A top journalist used ChatGPT for quotes — 15 were made up
Mediahuis suspended its senior fellow after discovering 15 of 53 blog posts contained AI-fabricated quotes. Seven people confirmed they never said what was attributed to them.
One of Europe's most senior media executives just got suspended for doing exactly what he warned others not to do: trusting AI-generated text without checking it.
Peter Vandermeersch, the former CEO of Mediahuis Ireland (publisher of the Irish Independent and Sunday Independent), was caught using ChatGPT, Perplexity, and Google Notebook to write his newsletter — and the AI made up quotes from real people. An investigation found that 15 of his 53 blog posts contained fabricated quotes, and seven individuals confirmed they never said what Vandermeersch attributed to them.
How a journalism veteran fell for AI hallucinations
Vandermeersch is no beginner. He ran Mediahuis Ireland from 2022 to 2025, previously served as editor-in-chief of the Dutch newspaper NRC, and was recently appointed as Mediahuis' first "Journalism and Society" fellow — a prestigious role focused on the future of journalism.
His job was to write a newsletter about the state of journalism itself. The irony is devastating: the person hired to think deeply about journalism's future was undone by the very technology reshaping it.

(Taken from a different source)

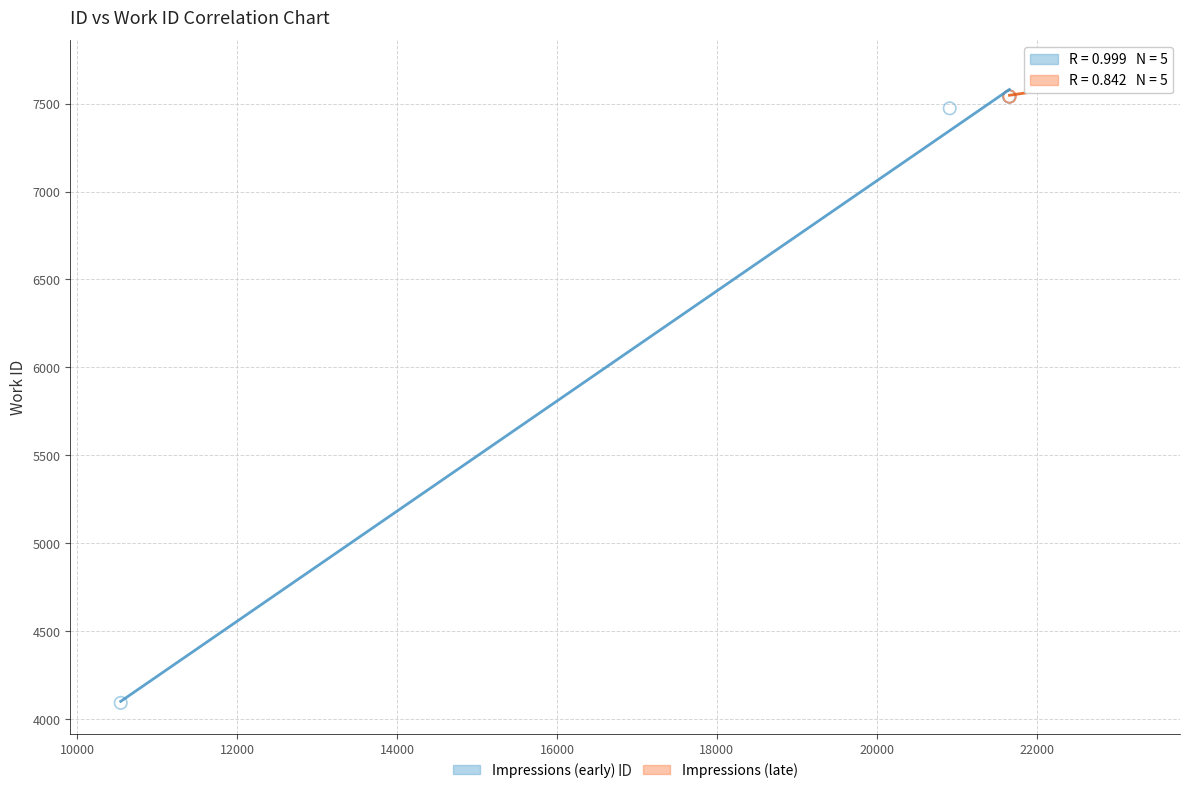

Which series has the largest Y range (max minus min)?

Impressions (early)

In his public confession on Substack, Vandermeersch explained his process: he used AI tools to summarize reports and research, then wrote his articles from those summaries — trusting they were accurate. The problem? AI tools like ChatGPT sometimes generate convincing but completely fictional quotes — a phenomenon called "hallucination" (when AI confidently presents false information as fact).
"I was not careful enough. I fell into the trap of hallucinations. The AI-generated quotes were so good that they produce irresistible quotes you are tempted to use as an author."
— Peter Vandermeersch, in his public apology
The investigation: how NRC uncovered the fake quotes
The Dutch newspaper NRC — where Vandermeersch himself used to be editor-in-chief — spotted the problem first. Their journalists noticed they could not verify certain quotes in Vandermeersch's newsletter. When they dug deeper, they found dozens of quotes that simply didn't exist in the sources he cited.
The investigation revealed a troubling pattern across his body of work:
- 15 of 53 blog posts (28%) contained unverifiable quotes
- 7 named individuals confirmed they never said what was attributed to them
- 8 articles were removed from independent.ie
- Vandermeersch admitted he knew some quotes were incorrect but didn't correct them immediately
Mediahuis CEO Gert Ysebaert condemned the breach, stating it "runs counter to the standards we uphold" and that "this should never have happened." Vandermeersch was immediately suspended from his fellowship.
The real lesson: AI summaries aren't sources
This isn't just a journalism story. If you use ChatGPT, Perplexity, or any AI assistant at work, the same trap applies to you.
If you write reports or emails: Never copy a quote or statistic from an AI summary without checking the original source. AI tools routinely fabricate quotes that sound perfectly plausible.
If you do research: Treat AI summaries like a starting point, not a source. If ChatGPT says "According to Dr. Smith...," go find what Dr. Smith actually said. The AI might be paraphrasing — or completely inventing.
If you manage a team: This case shows that even experienced professionals fall for AI hallucinations. The more polished the AI output looks, the easier it is to trust. Build verification steps into your workflow, especially when AI is involved in content creation.
AI hallucinations aren't getting better — they're getting harder to spot
What makes this case especially alarming is that Vandermeersch isn't a careless intern. He's a 30-year veteran of European journalism who knew about hallucinations — he had written about the dangers himself. As AI tools get better at generating realistic text, the hallucinations become more convincing, not less.
The Ars Technica reporter fired earlier this month for the same issue suggests this is becoming a pattern, not an isolated incident. As more professionals rely on AI tools for research and writing, the line between "AI-assisted" and "AI-fabricated" is getting dangerously blurred.